# Cytowany fragment:

W ubiegłą niedzielę poszliśmy z Mężem na spotkanie na świeżym powietrzu. Pani była z narzeczonym, siostrą, Psiakiem oraz swoimi dwoma czworonogami. Ponieważ i wypełniona przeze mnie ankieta i długa rozmowa telefoniczna wypadły pozytywnie, dostaliśmy Rudzielca od razu.
Był podobno bezdomny, biegał po wsi, inne psy go przeganiały. W końcu został złapany do klatki-łapki i tak trafił do domu tymczasowego, a nie do schroniska. Przebywał tam z sześcioma innymi psami, czterema kotami, królikiem i kilkoma osobami w różnym wieku i różnej płci. Okazał się być strasznie łagodnym przytulaskiem i przylepą.
Zaliczył kilka wizyt u weterynarza, który stwierdził, że około trzech lat. Został odrobaczony, zaszczepiony, zaczipowany, wykastrowany i był gotowy do adopcji.
Teraz jest mój. Od pierwszej nocy śpi ze mną w nogach. Maluch jest nim ogromnie zainteresowany, Psiak też zaczyna przyglądać się kanarkowi.
Mama zachwycona, a tak mnie ostrzegała, że ona go do łóżka nie wpuści - ba - nawet na sofę nie ma prawa wstępu. I co? I guzik z pętelką - sama go woła, żeby do niej przyszedł.
Co rano tak to wygląda jak na załączonym obrazku.
Jutro wieczorem jedziemy do weterynarza, do którego mam sporo pytań. Chcę, żeby go dokładnie obejrzał i zbadał.

# Treść zadania 1:
Przeredaguj część cytowanego fragmentu, która zaczyna się od słów „Zaliczył kilka wizyt” i kończy na słowach „na załączonym obrazku.”, zamieniając w niej „Mama” na „Babcia”.
# Treść zadania 2:
Odpowiedz krótko na pytania do cytowanego fragmentu:
(a) Z iloma innymi psami Rudzielec przebywał w domu tymczasowym?
(b) Gdzie Rudzielec śpi od pierwszej nocy?
(c) Kiedy zaplanowano wizytę u weterynarza?
Wykaz danych nie ma tu żadnego zastosowania.

# Wykaz danych:
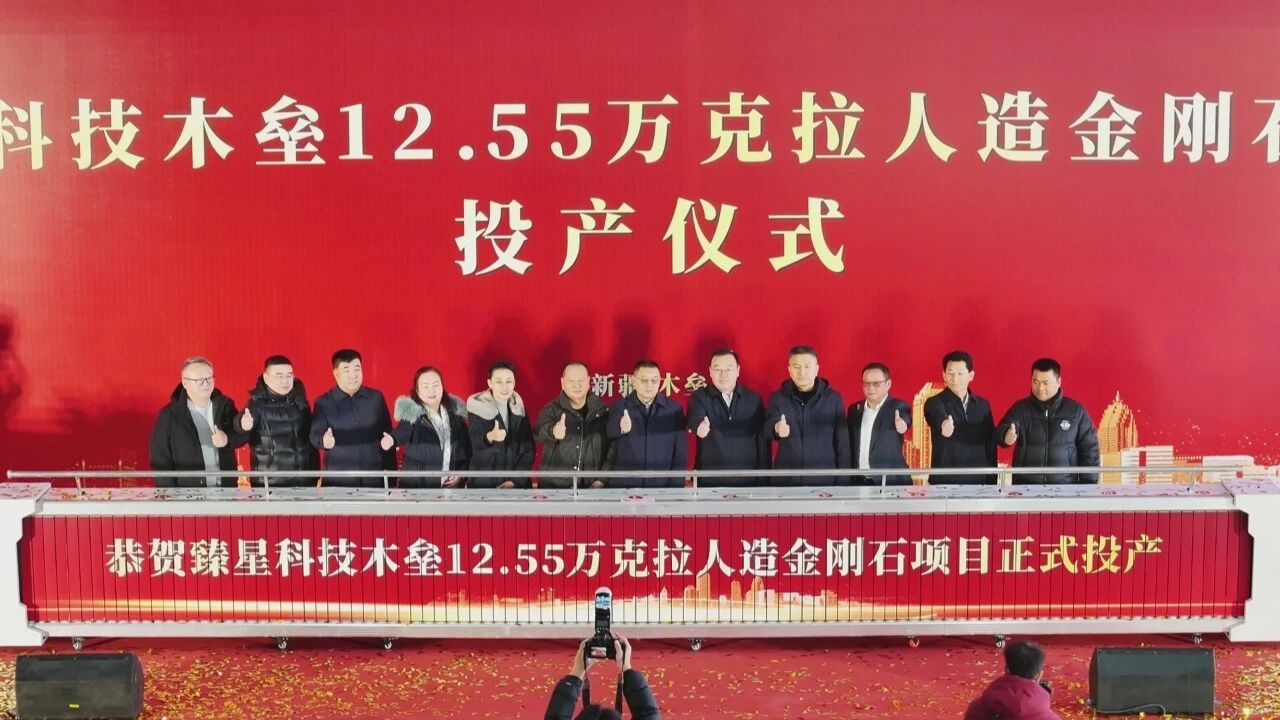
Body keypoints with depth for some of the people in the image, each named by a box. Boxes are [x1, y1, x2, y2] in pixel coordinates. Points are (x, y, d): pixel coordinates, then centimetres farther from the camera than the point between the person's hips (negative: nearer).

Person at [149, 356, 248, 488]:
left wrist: (228, 439, -15)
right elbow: (161, 462, -6)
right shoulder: (168, 416, -8)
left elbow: (243, 434, 7)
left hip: (226, 490, 3)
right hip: (188, 495, -3)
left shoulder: (225, 405, 2)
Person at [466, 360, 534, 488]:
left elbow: (528, 450, 5)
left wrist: (515, 480, -7)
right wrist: (489, 437, -37)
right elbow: (474, 445, -17)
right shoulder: (478, 407, -5)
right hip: (483, 486, -3)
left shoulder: (519, 409, 5)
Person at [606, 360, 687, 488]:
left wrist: (676, 488, -4)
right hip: (623, 487, -1)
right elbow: (610, 432, -19)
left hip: (662, 488, 1)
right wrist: (622, 429, -42)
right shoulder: (619, 407, 1)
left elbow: (681, 452, 4)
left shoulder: (674, 409, 3)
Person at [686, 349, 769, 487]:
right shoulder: (700, 397, 1)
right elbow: (695, 418, -22)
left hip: (747, 481, 1)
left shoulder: (754, 400, 6)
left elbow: (763, 442, 6)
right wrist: (699, 426, -45)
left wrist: (763, 481, 1)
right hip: (709, 481, -1)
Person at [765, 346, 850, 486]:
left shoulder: (833, 398, 2)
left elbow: (842, 442, 3)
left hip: (825, 479, 0)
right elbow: (769, 425, -14)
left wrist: (843, 481, -1)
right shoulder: (778, 398, 3)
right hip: (786, 479, 0)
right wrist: (777, 428, -37)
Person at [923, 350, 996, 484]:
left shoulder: (983, 405, 11)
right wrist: (944, 426, -50)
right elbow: (938, 418, -27)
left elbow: (990, 446, 12)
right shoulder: (934, 403, -3)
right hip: (944, 481, -3)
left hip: (978, 481, 4)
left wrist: (991, 482, 6)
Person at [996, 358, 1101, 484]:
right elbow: (1001, 431, -16)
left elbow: (1089, 449, 6)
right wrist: (1007, 436, -40)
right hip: (1025, 487, 0)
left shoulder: (1076, 411, 3)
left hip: (1065, 488, 0)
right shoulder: (1020, 408, 2)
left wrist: (1088, 485, 0)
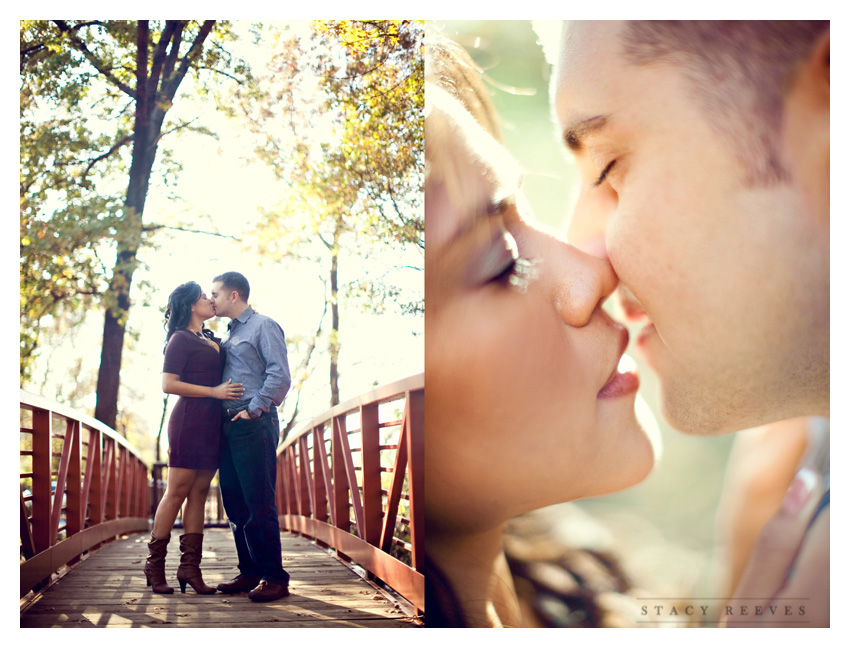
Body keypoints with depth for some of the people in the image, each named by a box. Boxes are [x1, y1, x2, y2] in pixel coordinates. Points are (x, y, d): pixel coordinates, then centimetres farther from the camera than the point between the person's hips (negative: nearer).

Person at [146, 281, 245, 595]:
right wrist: (214, 391, -15)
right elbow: (168, 384, -12)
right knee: (177, 492, -3)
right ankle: (155, 563, 6)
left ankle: (190, 565, 7)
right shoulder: (180, 339, -5)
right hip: (190, 419, -7)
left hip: (213, 424, 7)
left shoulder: (213, 339, 18)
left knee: (199, 494, 5)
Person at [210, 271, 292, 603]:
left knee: (259, 504, -8)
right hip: (229, 425, 8)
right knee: (235, 504, 8)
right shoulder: (229, 334, 22)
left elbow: (279, 374, -13)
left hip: (254, 425, -8)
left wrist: (254, 410, -15)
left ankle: (274, 578, -2)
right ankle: (250, 573, 16)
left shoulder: (263, 326, -3)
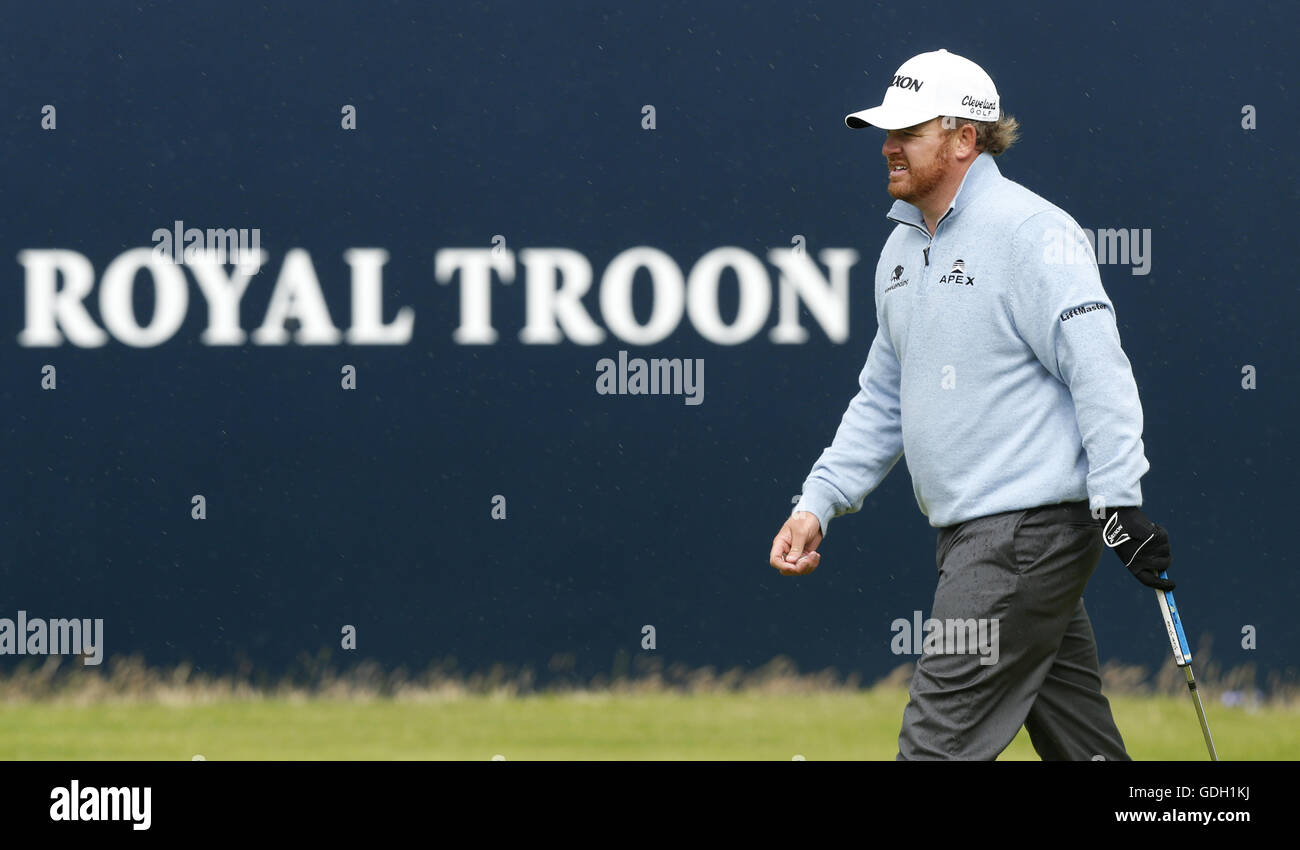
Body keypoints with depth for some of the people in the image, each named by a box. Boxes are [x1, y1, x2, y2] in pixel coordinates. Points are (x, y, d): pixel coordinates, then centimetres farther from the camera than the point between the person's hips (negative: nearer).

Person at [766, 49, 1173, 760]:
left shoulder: (1032, 233, -12)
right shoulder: (902, 247, 16)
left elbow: (1099, 372, -18)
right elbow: (883, 401, 24)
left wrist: (1119, 506, -24)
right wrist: (817, 503, 14)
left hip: (1030, 533, -9)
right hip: (970, 535, 9)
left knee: (939, 739, -12)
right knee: (1076, 738, 10)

# Pisemne rozwiązanie 1:
Zaliczył kilka wizyt u weterynarza, który stwierdził, że około trzech lat. Został odrobaczony, zaszczepiony, zaczipowany, wykastrowany i był gotowy do adopcji.
Teraz jest mój. Od pierwszej nocy śpi ze mną w nogach. Maluch jest nim ogromnie zainteresowany, Psiak też zaczyna przyglądać się kanarkowi.
Babcia zachwycona, a tak mnie ostrzegała, że ona go do łóżka nie wpuści - ba - nawet na sofę nie ma prawa wstępu. I co? I guzik z pętelką - sama go woła, żeby do niej przyszedł.
Co rano tak to wygląda jak na załączonym obrazku.

# Pisemne rozwiązanie 2:
(a) Z sześcioma.
(b) W nogach osoby piszącej.
(c) Jutro wieczorem.